Милый друг, и в этом тихом домеЛихорадка бьет меня!Не найти мне места в тихом домеВозле мирного огня!Голоса поют, взывает вьюга,Страшен мне уют…Даже за плечом твоим, подруга,Чьи-то очи стерегут!За твоими тихими плечамиСлышу трепет крыл…Бьет в меня светящими очамиАнгел бури – Азраил!
Кирилл замер. Бабушка, начиная в первый раз читать, естественно, не знала, какими будут последние строки стихотворения. А на нее посмотрел светящими очами ангел бури Азраил, ангел смерти, проводник душ.
Яростный глаз Бога, плывущий в сумерках, пылающая шаровая молния в белой зале, обморок, немота, обреченность, одиночество – и, словно в зеркале, через неполные десять лет встреча со сродным опытом старшего гениального современника; будто число великих образов ограничено, как число карт в колоде у гадалки, и в сходной ситуации всегда выпадает один и тот же.
Кирилл вспомнил, как на Немецком кладбище сам чувствовал взгляд Ока – с масонского надгробия; и запретил себе думать в эту сторону, будто хотел избежать рифмы судеб.
* * *
Страшен мне уют…
Большую залу закрыли. Укрыли холстиной – как раньше на время похорон – рояль. За три года он расстроился; прежде из города приезжал настройщик, но теперь он куда-то пропал, и рояль больше не звучал; не было и тех славных вечеров, для которых его покупали. Исчез и стекольщик, которого хотели позвать починить окна к зиме; предчувствуя беду, люди снимались с мест. Раньше бы нашли другого, а тут оказалось, что мастера существуют в единственном числе, а материальный мир стремительно беднеет: уже не купить стекла, керосина, соли, мыла, гвоздей, все припрятано на случай нехватки или в расчете на барыш.
Кажется, прадед Арсений втайне боялся этого оскудения. Он был твердым человеком, но твердым в надежные времена, когда порядок вещей не нарушен. А тут словно и вещи включились в человеческие игры, в революционную смену личин, сторон, партий, перестали быть, чем кажутся: керосин только пах керосином, а был водой, мыло не мылилось, сахар давал меловой осадок, а среди денег стали попадаться фальшивки. И Арсений все чаще стал уединяться на втором этаже, в маленькой комнате, которая раньше принадлежала Бальтазару. После его смерти туда сносили ненужные или сломанные вещи; там еще стояли на полках гомеопатические склянки, старинные медицинские книги, а в маленьком, обитом медью сундуке, запиравшемся на ключ, лежали бумаги Бальтазара – письма, записи, врачебные трактаты.
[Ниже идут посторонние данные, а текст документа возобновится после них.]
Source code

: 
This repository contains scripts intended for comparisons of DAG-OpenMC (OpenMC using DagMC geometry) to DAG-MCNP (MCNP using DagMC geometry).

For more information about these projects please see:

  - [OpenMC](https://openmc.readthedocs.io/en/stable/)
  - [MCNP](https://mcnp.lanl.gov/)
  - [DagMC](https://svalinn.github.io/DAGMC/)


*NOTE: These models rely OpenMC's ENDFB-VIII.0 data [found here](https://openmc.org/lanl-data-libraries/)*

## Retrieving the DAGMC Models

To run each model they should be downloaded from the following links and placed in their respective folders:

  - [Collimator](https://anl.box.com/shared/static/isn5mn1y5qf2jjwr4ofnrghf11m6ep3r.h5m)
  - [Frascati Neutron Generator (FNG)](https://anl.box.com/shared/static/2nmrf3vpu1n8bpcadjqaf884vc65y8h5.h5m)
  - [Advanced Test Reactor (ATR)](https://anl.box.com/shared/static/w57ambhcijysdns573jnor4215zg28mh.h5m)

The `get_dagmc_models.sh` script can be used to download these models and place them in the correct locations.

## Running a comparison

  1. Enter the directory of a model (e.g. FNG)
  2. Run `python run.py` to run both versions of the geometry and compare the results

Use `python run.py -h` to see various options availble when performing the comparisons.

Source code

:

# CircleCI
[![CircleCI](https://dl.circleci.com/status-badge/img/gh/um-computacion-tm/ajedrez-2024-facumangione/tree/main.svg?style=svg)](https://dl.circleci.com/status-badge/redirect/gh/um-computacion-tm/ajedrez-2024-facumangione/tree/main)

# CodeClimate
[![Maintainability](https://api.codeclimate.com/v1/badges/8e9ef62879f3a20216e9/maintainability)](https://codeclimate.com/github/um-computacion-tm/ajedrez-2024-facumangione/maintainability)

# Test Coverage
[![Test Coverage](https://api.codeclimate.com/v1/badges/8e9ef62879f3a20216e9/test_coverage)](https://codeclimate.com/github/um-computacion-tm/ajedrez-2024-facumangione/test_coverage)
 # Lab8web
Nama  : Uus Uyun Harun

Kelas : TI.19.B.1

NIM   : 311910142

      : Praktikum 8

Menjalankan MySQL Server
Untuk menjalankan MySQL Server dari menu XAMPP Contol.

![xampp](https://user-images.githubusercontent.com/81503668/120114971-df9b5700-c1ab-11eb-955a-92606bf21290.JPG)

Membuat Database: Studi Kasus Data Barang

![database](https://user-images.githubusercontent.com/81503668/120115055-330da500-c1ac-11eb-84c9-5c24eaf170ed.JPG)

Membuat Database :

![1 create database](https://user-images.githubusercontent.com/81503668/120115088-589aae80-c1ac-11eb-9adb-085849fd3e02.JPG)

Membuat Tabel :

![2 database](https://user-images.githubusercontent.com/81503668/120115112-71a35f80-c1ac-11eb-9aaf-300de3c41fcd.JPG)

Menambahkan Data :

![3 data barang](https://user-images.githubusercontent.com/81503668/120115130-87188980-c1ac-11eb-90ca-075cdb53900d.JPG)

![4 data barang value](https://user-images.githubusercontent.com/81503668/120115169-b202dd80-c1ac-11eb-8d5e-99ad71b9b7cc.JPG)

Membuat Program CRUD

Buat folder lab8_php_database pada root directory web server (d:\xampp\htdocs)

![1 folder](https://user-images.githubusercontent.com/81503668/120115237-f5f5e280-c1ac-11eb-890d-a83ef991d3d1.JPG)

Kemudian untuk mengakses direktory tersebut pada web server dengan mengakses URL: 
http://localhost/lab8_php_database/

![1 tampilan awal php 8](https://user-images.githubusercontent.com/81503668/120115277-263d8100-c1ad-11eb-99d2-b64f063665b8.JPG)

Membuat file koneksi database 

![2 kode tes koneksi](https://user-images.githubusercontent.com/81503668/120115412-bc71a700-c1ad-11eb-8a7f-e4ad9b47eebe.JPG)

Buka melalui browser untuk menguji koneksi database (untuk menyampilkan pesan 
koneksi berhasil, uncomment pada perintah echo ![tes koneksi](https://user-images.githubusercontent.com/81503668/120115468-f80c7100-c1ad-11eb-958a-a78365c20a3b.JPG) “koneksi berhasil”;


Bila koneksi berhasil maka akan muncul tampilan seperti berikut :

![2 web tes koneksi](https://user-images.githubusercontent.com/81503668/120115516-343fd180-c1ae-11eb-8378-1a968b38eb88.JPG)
Лина тайком поднималась по скрипучей лестнице; подглядывать было невозможно, и она слушала, как отец отпирает крышку сундука, как шелестят бумаги, звякает о край чернильницы перо. Он сидел там на переломе года и эпох, как Бальтазар в Башне Уединения, читал документы деда, вел свои записи – в уже не существующей стране, готовой рухнуть в пропасть, стране, где он появился на свет, потому что его предок поверил в химеру, и химера, совокупившись с местной чреватой почвой, родила потомство искаженных судеб.
Отец ничего не рассказывал о том, чем занимается он на чердаке. Лина чувствовала, что Софья хотела бы вытащить мужа из несвоевременного убежища, принудить к настоящему, – но Арсений был неподатлив, готов на молчаливую ссору, лишь бы его оставили одного.